La défense de Christian Pidoux doit répondre non pas à un mais à plusieurs réquisitoires. Le procureur général a donné le ton, les autres suivent la mélodie: «C'est la faute à Christian.» Avant Me Laurent Moreillon, qui reprendra le flambeau mercredi matin afin de dépeindre la personnalité du principal accusé de ce procès, Me Gilles Monnier a commencé à dresser le portrait d'un «demi-cerveau», paniqué, menacé et contraint. L'avocat s'est attaché à démonter la thèse de l'accusation qui se base uniquement sur le sentiment mais non pas sur des preuves. «Au nom de la logique et de la raison, on dit aux juges de balayer d'un revers de main la version de Christian Pidoux. Mais ce dernier n'a pas les mêmes lois de la raison que nous. On ne peut le présenter comme un cerveau sans chercher à savoir ce qui se passait dans sa tête.»

Paradoxe permanent, fragile malgré l'apparence qu'il veut donner, Christian Pidoux n'a rien de cet être mû par une «unité de pensée et d'action» qu'a présenté le Parquet. A-t-il parlé d'enlèvement et de rançon des mois avant le rapt de Stéphane Lagonico? Il s'agissait de conversations de boîte de nuit, où alcool et frime faisaient bon ménage. «Rien à voir avec un projet réfléchi», souligne Me Monnier. Et l'avocat de rappeler que tous les protagonistes sont au moins d'accord sur un point: au départ, l'idée présentée était de séquestrer la victime pour lui prendre ses cartes de crédit et obtenir ainsi 200 000 francs. Irréaliste? Pas tant que cela, suggère la défense. D'ailleurs, si Christian Pidoux avait l'intention de demander une rançon, pourquoi a-t-il attendu le lendemain du rapt pour se procurer le numéro de Natel de Carmela Lagonico par l'entremise des exécutants alors qu'il aurait pu consulter l'agenda de ses propres parents beaucoup plus tôt?

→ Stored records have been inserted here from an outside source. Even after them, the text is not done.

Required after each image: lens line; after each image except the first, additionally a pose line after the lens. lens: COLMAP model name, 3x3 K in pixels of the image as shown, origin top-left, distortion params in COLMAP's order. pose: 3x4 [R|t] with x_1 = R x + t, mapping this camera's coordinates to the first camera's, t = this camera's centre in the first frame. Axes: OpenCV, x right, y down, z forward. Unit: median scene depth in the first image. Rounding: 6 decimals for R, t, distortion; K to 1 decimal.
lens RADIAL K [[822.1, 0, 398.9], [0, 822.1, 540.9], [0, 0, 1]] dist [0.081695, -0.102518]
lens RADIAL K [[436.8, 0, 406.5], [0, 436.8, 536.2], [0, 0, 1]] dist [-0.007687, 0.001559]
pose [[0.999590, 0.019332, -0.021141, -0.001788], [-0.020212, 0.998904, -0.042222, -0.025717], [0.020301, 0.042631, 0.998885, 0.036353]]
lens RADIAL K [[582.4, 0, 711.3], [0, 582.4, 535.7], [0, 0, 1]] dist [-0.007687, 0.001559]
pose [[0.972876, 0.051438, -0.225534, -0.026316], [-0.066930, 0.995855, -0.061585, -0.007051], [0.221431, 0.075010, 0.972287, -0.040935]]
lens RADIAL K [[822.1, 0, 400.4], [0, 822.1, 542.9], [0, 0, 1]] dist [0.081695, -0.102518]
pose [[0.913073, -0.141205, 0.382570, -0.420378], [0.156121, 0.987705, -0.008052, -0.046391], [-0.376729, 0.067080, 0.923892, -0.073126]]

Pour l'avocat, cette histoire est bien celle d'une lutte de pouvoir. Une lutte entre le cerveau, celui qui détient la force mais aussi celui qui assure la liaison et aimerait bien s'appuyer sur l'arrière-garde pour monter dans la hiérarchie. C'est bien sous la pression, la surenchère imposée par l'équipe des Kosovars et les menaces que Christian Pidoux a fait le choix dramatique, celui de la rançon. Pourquoi a-t-il alors demandé le solde depuis Evian, soit 4,5 millions de francs, après avoir payé leur dû aux hommes de main? «Il a tenté le tout pour le tout. Sa fuite au Brésil, l'argent flambé en l'espace de trois semaines, toute cette démesure s'inscrit dans la droite ligne de ce baroud d'honneur, ou plutôt de déshonneur, que constituait déjà la demande d'Evian.» Et Me Monnier de conclure que la peine de 12 ans de réclusion requise par le Parquet est «complètement hors de proportion» pour ce «demi-cerveau», en référence à sa responsabilité restreinte.

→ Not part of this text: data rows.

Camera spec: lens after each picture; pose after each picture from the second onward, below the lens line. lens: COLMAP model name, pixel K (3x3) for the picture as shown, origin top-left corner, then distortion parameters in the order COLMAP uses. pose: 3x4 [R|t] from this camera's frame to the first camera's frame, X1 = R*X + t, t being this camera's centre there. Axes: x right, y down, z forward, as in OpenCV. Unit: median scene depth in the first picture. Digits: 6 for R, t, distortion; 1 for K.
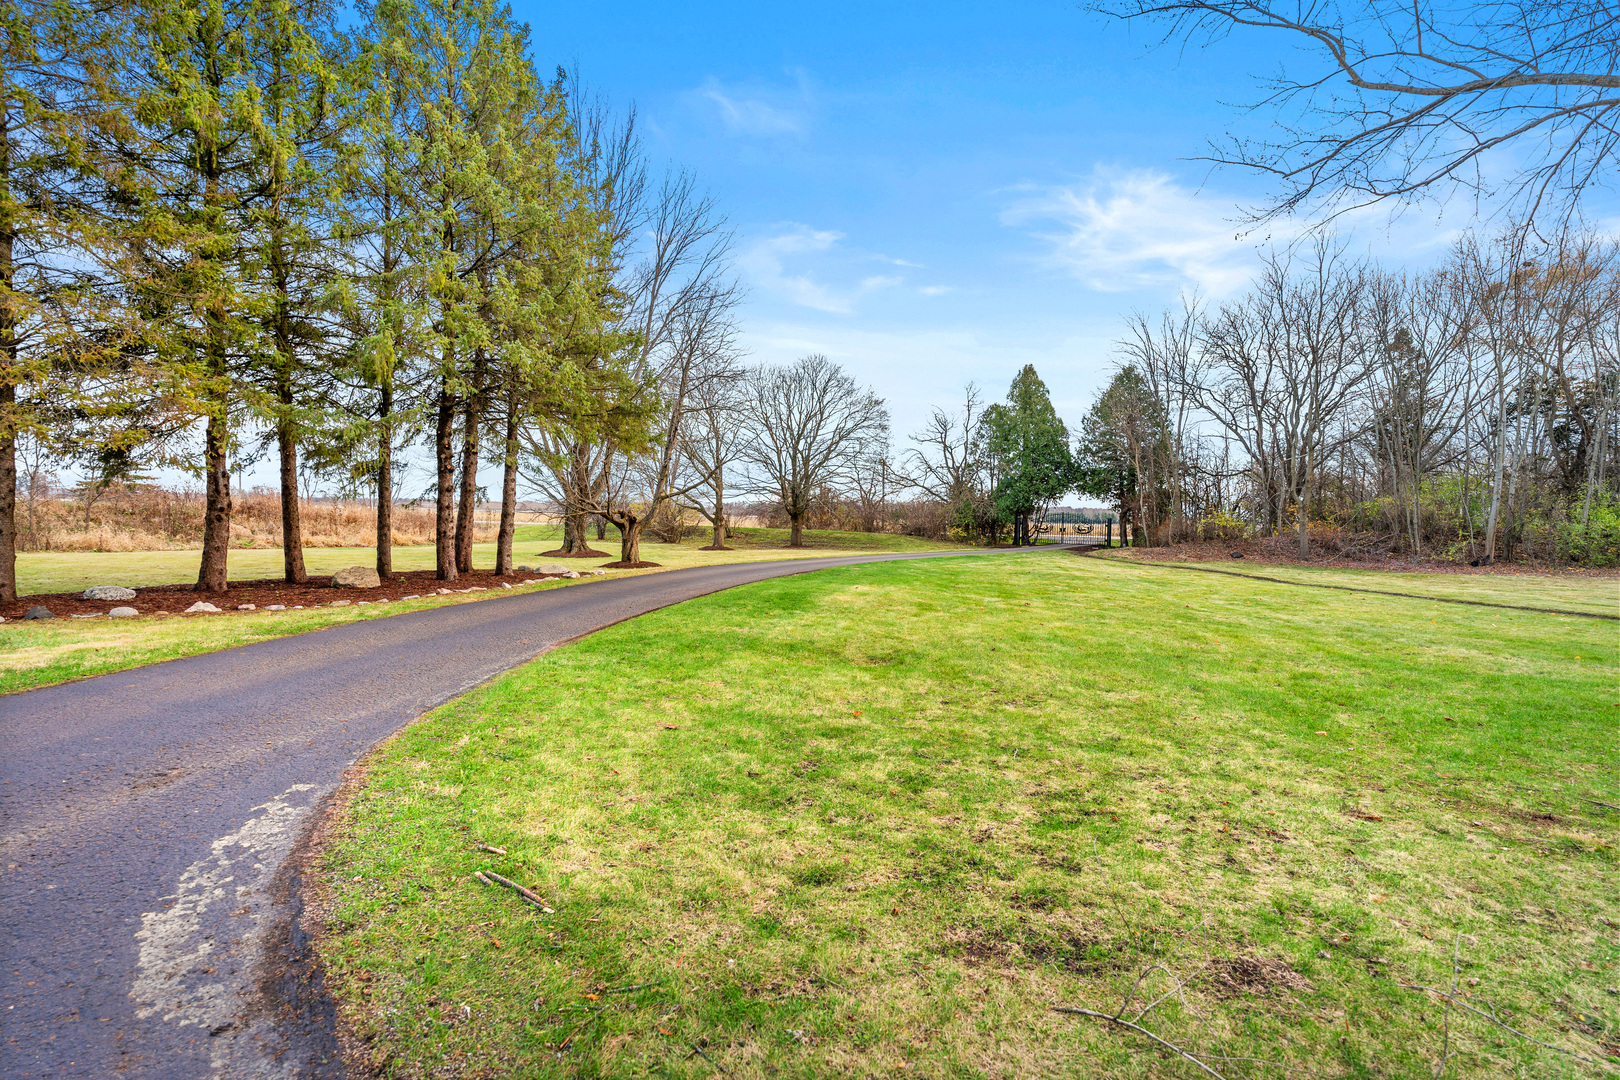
lens RADIAL K [[871.3, 0, 801.2], [0, 871.3, 529.9], [0, 0, 1]] dist [-0.001437, -0.001458]
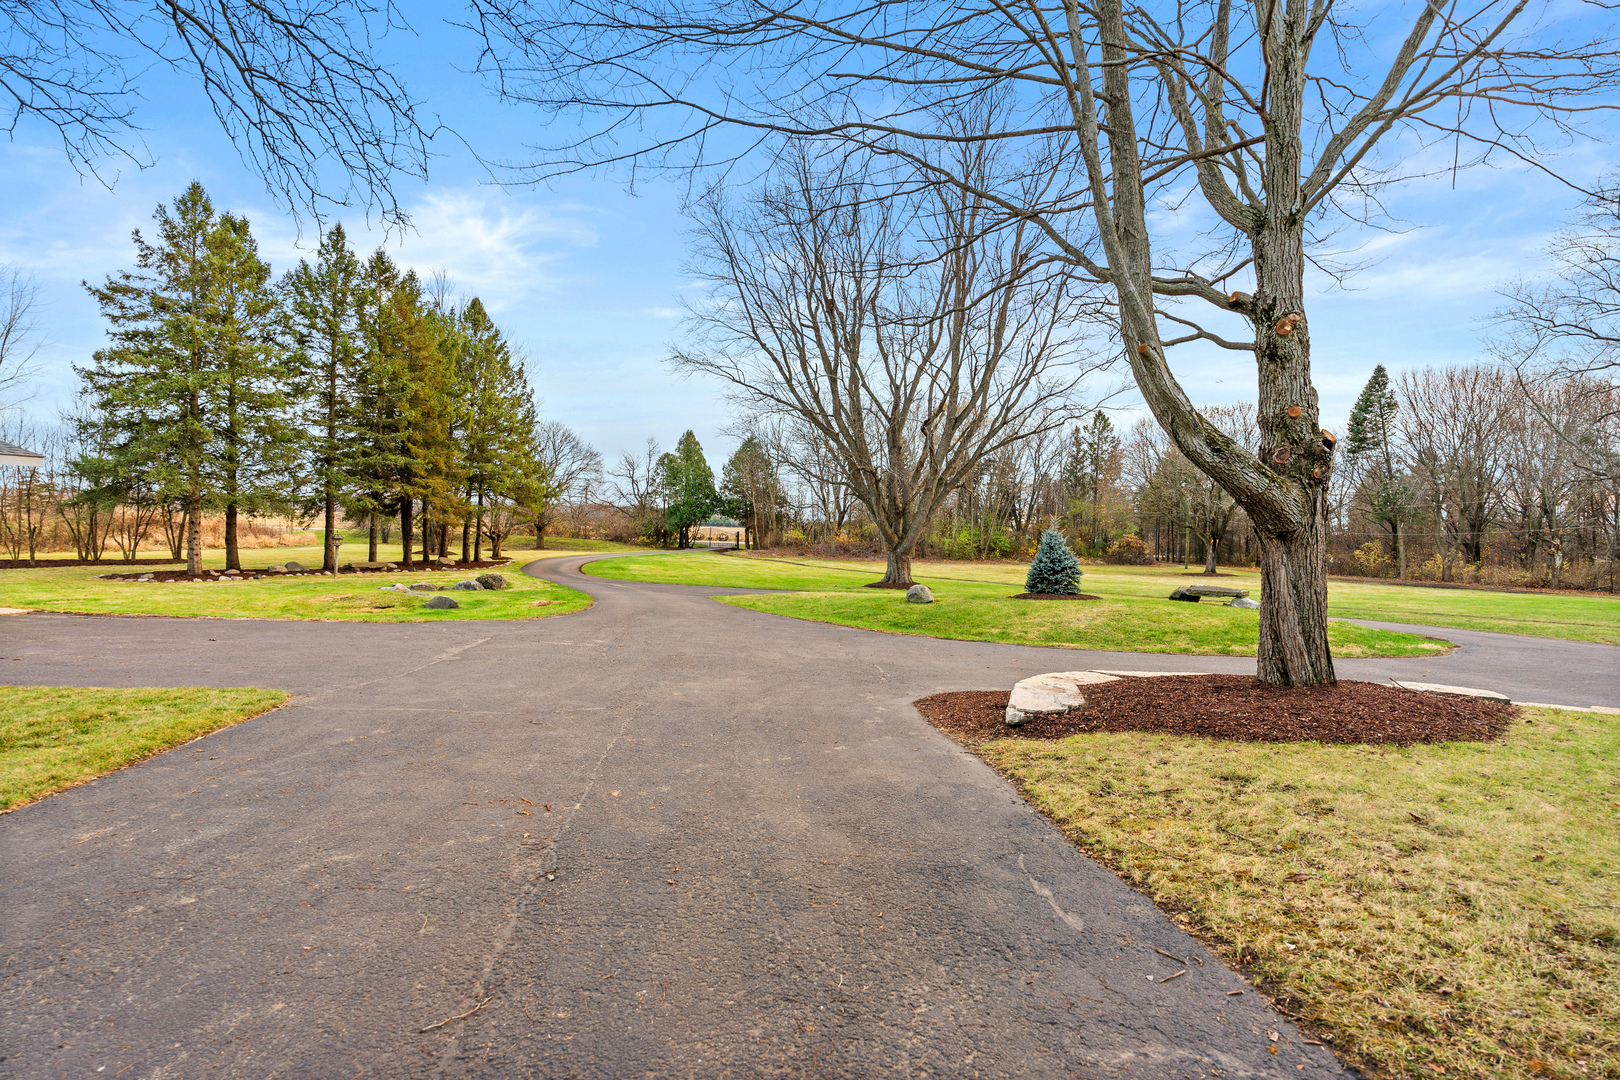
lens RADIAL K [[871.3, 0, 811.2], [0, 871.3, 537.2], [0, 0, 1]] dist [-0.001437, -0.001458]
pose [[0.916673, 0.008183, 0.399554, -0.154671], [-0.010998, 0.999928, 0.004753, -0.011009], [-0.399487, -0.008751, 0.916697, -0.493987]]
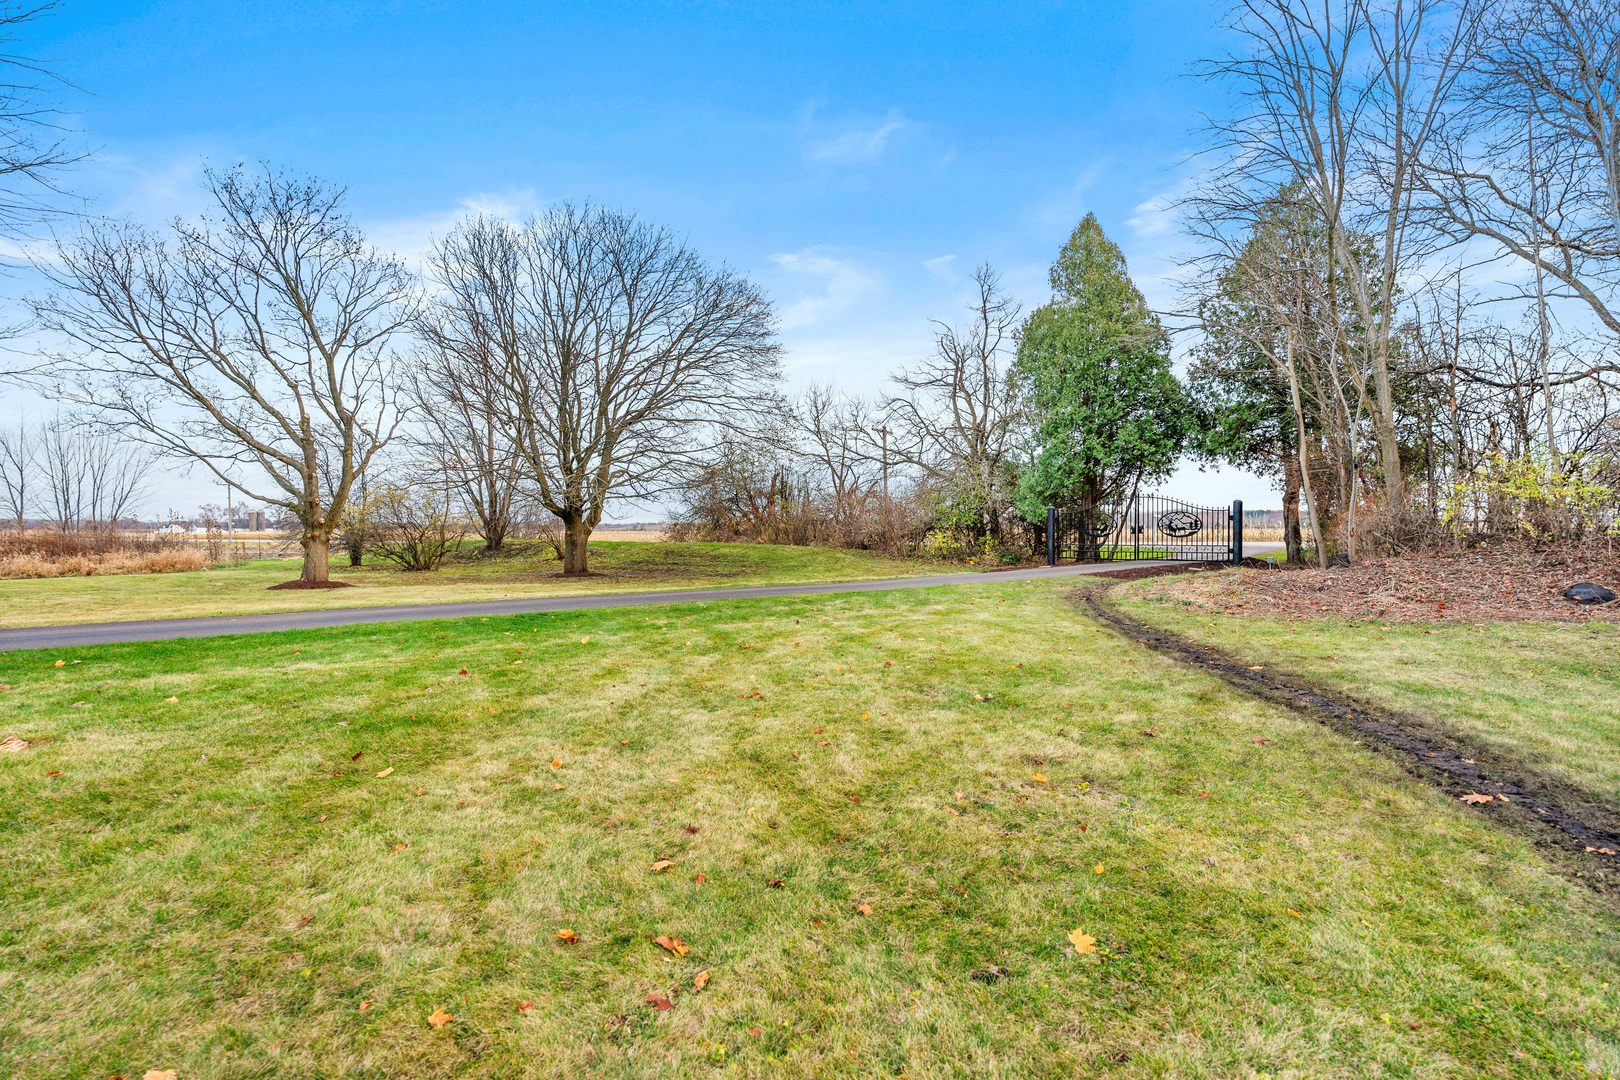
lens RADIAL K [[871.3, 0, 803.3], [0, 871.3, 546.0], [0, 0, 1]] dist [-0.001437, -0.001458]
pose [[0.969032, -0.025126, -0.245655, 0.220459], [0.025141, 0.999679, -0.003076, 0.005098], [0.245654, -0.003196, 0.969352, 0.455008]]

Réquisitoire en forme d'exécution publique, c'est aussi ce qu'ont plaidé trois autres défenseurs plus tôt dans la journée. Pour Me Eric Stauffacher, Naïm n'a rien du «chef des Kosovars» ou de la brute épaisse décrite par l'accusation. Il faisait au contraire partie de cette soldatesque subordonnée, ignorante et interchangeable. Le mythe des «professionnels» n'est qu'un argument tautologique, soutient l'avocat. Ils sont devenus des pros simplement parce qu'ils ont réussi l'enlèvement. Le seul chef dans cette affaire, c'est bien Christian Pidoux. Ce dernier a trompé son monde sur la personnalité prétendument dangereuse de la victime, la provenance de l'argent et le montant. Naïm s'est-il énervé? «Il avait de bonnes raisons de péter les plombs car il avait l'impression d'avoir été roulé dans la farine. Cette colère est plutôt un acte d'impuissance», a relevé Me Stauffacher tout en demandant au Tribunal de diviser par deux ou même par trois la peine de 12 ans requise contre son client.

Pièce interchangeable, l'argument fait aussi recette auprès des avocats d'Alpi, le recruteur, et de Mike, le téléphoniste. Me Jean Samuel Leuba a souligné qu'Alpi n'est sorti de cette histoire qu'avec 3000 francs et une veste d'occasion. Son rôle le plus important a été de trouver des gens prêts à se salir les mains mais rien d'autre qui puisse ressembler à un début de commandement. Enfin, Me François Roux a soutenu qu'avec ou sans Mike, tout se serait déroulé de la même façon.

Le procès reprend ce jeudi avec les dernières plaidoiries.